Premier Doug Ford’s government plans to move the science centre from its current location to Ontario Place in downtown Toronto. The new location would be next to a planned spa being built by Austrian company Therme, an expanded Live Nation concert venue, as well as new public space and beaches. Under those plans, the science centre building won’t open up until 2028.
CBC News reached out to the Ontario Ministry of Infrastructure for comment Sunday, but did not hear back before publication.
Zahireen Tarefdar, who grew up near the science centre, told the crowd Sunday that children who live outside the city’s downtown will be the ones who lose out if the centre moves. Growing up in a low-income neighbourhood, she said, the science centre offered her and other kids in the area educational opportunities they wouldn’t have had otherwise.
“The children across Scarborough deserve better.”
MPP Begum called on the government to put money toward repairing the old location instead of moving it.
The premier said in July that repairing the building would be “foolish,” calling it a “total mess from top to bottom.”
Architect says repairs possible, move unnecessary
The government abruptly shut down the science centre in June, following an engineering report that found parts of the roof were in critical condition and could collapse under heavy precipitation.
The findings in that report have been contested by the architectural firm that designed the building, which opened in 1969.
Brian Rudy of Moriyama Teshima Architects expressed those opinions at Sunday’s rally.
“We could go in there tomorrow and fix the areas of the roof that are supposedly problematic and have people back in that building within a week,” he said.
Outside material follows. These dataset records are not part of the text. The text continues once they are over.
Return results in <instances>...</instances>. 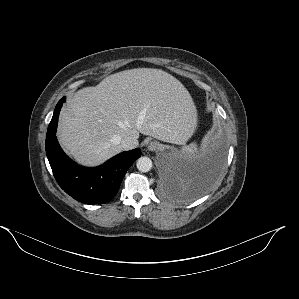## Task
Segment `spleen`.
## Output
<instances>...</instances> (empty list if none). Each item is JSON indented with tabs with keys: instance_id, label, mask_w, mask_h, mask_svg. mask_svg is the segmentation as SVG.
Here are the masks:
<instances>
[{
	"instance_id": "3e777b00",
	"label": "spleen",
	"mask_w": 299,
	"mask_h": 299,
	"mask_svg": "<svg viewBox=\"0 0 299 299\" xmlns=\"http://www.w3.org/2000/svg\"><path fill=\"white\" fill-rule=\"evenodd\" d=\"M181 152L185 155L194 156L198 152L196 144H190L181 148Z\"/></svg>"
}]
</instances>
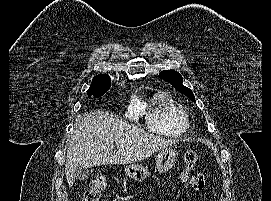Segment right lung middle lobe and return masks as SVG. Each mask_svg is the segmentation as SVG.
I'll list each match as a JSON object with an SVG mask.
<instances>
[{
    "label": "right lung middle lobe",
    "mask_w": 271,
    "mask_h": 201,
    "mask_svg": "<svg viewBox=\"0 0 271 201\" xmlns=\"http://www.w3.org/2000/svg\"><path fill=\"white\" fill-rule=\"evenodd\" d=\"M111 86V79L109 77L93 78L90 89L87 91L89 96L100 97L106 93Z\"/></svg>",
    "instance_id": "right-lung-middle-lobe-1"
}]
</instances>
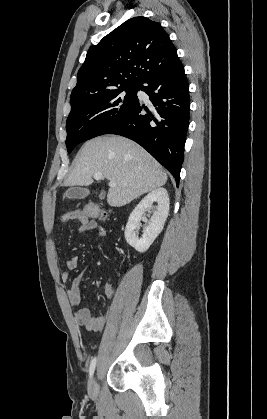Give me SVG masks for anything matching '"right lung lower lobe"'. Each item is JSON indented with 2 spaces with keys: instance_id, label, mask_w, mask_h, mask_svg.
<instances>
[{
  "instance_id": "1",
  "label": "right lung lower lobe",
  "mask_w": 267,
  "mask_h": 419,
  "mask_svg": "<svg viewBox=\"0 0 267 419\" xmlns=\"http://www.w3.org/2000/svg\"><path fill=\"white\" fill-rule=\"evenodd\" d=\"M138 90L150 97L154 107L148 109L137 98L127 114L105 134L121 135L140 144L170 171L178 186L190 109L189 84L182 63L179 60L151 73Z\"/></svg>"
}]
</instances>
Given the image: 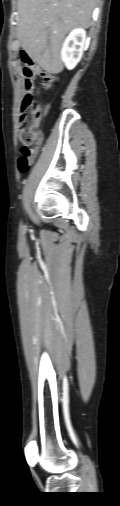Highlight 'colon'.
<instances>
[{
	"instance_id": "colon-1",
	"label": "colon",
	"mask_w": 120,
	"mask_h": 506,
	"mask_svg": "<svg viewBox=\"0 0 120 506\" xmlns=\"http://www.w3.org/2000/svg\"><path fill=\"white\" fill-rule=\"evenodd\" d=\"M21 62L24 63L23 74L25 77V89L21 103V116L19 137L22 144L20 157L18 159V169L22 174L29 171L32 161L42 143V133L40 131L41 117L46 110H42L37 101L29 93V88L33 85L34 77L42 79L44 89H51L57 81V77L38 68L32 62V57L28 50L18 52Z\"/></svg>"
}]
</instances>
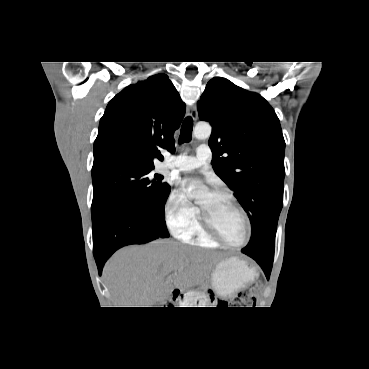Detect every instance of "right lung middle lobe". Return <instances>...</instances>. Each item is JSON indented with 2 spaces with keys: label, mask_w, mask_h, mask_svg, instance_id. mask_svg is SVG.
I'll return each mask as SVG.
<instances>
[{
  "label": "right lung middle lobe",
  "mask_w": 369,
  "mask_h": 369,
  "mask_svg": "<svg viewBox=\"0 0 369 369\" xmlns=\"http://www.w3.org/2000/svg\"><path fill=\"white\" fill-rule=\"evenodd\" d=\"M153 168L123 162L93 165L92 221L108 206L126 204L145 211L153 220L157 231L168 237L165 202L170 186L162 182V175L151 174Z\"/></svg>",
  "instance_id": "dd1d6c3e"
}]
</instances>
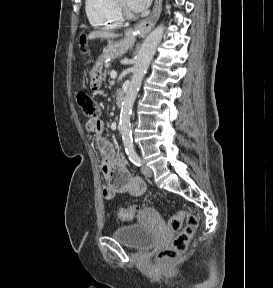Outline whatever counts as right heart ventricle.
I'll use <instances>...</instances> for the list:
<instances>
[{
  "instance_id": "e07e8e85",
  "label": "right heart ventricle",
  "mask_w": 273,
  "mask_h": 288,
  "mask_svg": "<svg viewBox=\"0 0 273 288\" xmlns=\"http://www.w3.org/2000/svg\"><path fill=\"white\" fill-rule=\"evenodd\" d=\"M85 10L90 24L100 29H118L123 23L115 0H86Z\"/></svg>"
}]
</instances>
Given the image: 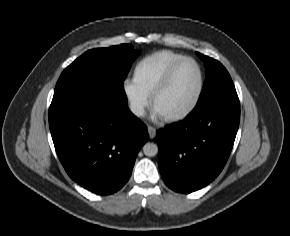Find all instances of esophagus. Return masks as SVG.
<instances>
[{
  "instance_id": "34e87169",
  "label": "esophagus",
  "mask_w": 290,
  "mask_h": 236,
  "mask_svg": "<svg viewBox=\"0 0 290 236\" xmlns=\"http://www.w3.org/2000/svg\"><path fill=\"white\" fill-rule=\"evenodd\" d=\"M148 133L150 138H154L156 135V129L152 126H148Z\"/></svg>"
}]
</instances>
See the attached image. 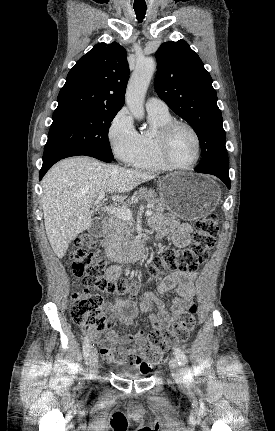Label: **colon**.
Segmentation results:
<instances>
[{"instance_id": "5ec220e1", "label": "colon", "mask_w": 275, "mask_h": 431, "mask_svg": "<svg viewBox=\"0 0 275 431\" xmlns=\"http://www.w3.org/2000/svg\"><path fill=\"white\" fill-rule=\"evenodd\" d=\"M217 233L218 219L215 215L198 219L190 246L184 249H165L148 265V274L152 278H160L172 272H195L214 246ZM95 249V236L83 233L74 240L71 253L73 273L83 280L85 289L72 295L70 316L89 335L103 331L106 327L107 317L101 293L135 295L138 291V284L133 278L109 280L105 274L106 259ZM92 290L99 293H93ZM196 312V306L192 304L171 327L152 330L148 334L145 351L142 355L133 357L142 372L151 371L159 364L164 353L188 339L195 327Z\"/></svg>"}]
</instances>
The government has said that would be too costly, and the move would save the province $250 million. Rudy told the crowd Sunday the move is political, and is being used to justify private development at Ontario Place.
A business case released last year by the government found that the current building is facing $369 million in deferred and critical maintenance needs over the next 20 years.
Years of government underfunding have led the building to fall into disrepair, the province’s attorney general said in a 2023 report.
The auditor general’s report also found the government made its decision to move the centre to Toronto’s waterfront with “preliminary and incomplete cost information” and failed to consult key stakeholders.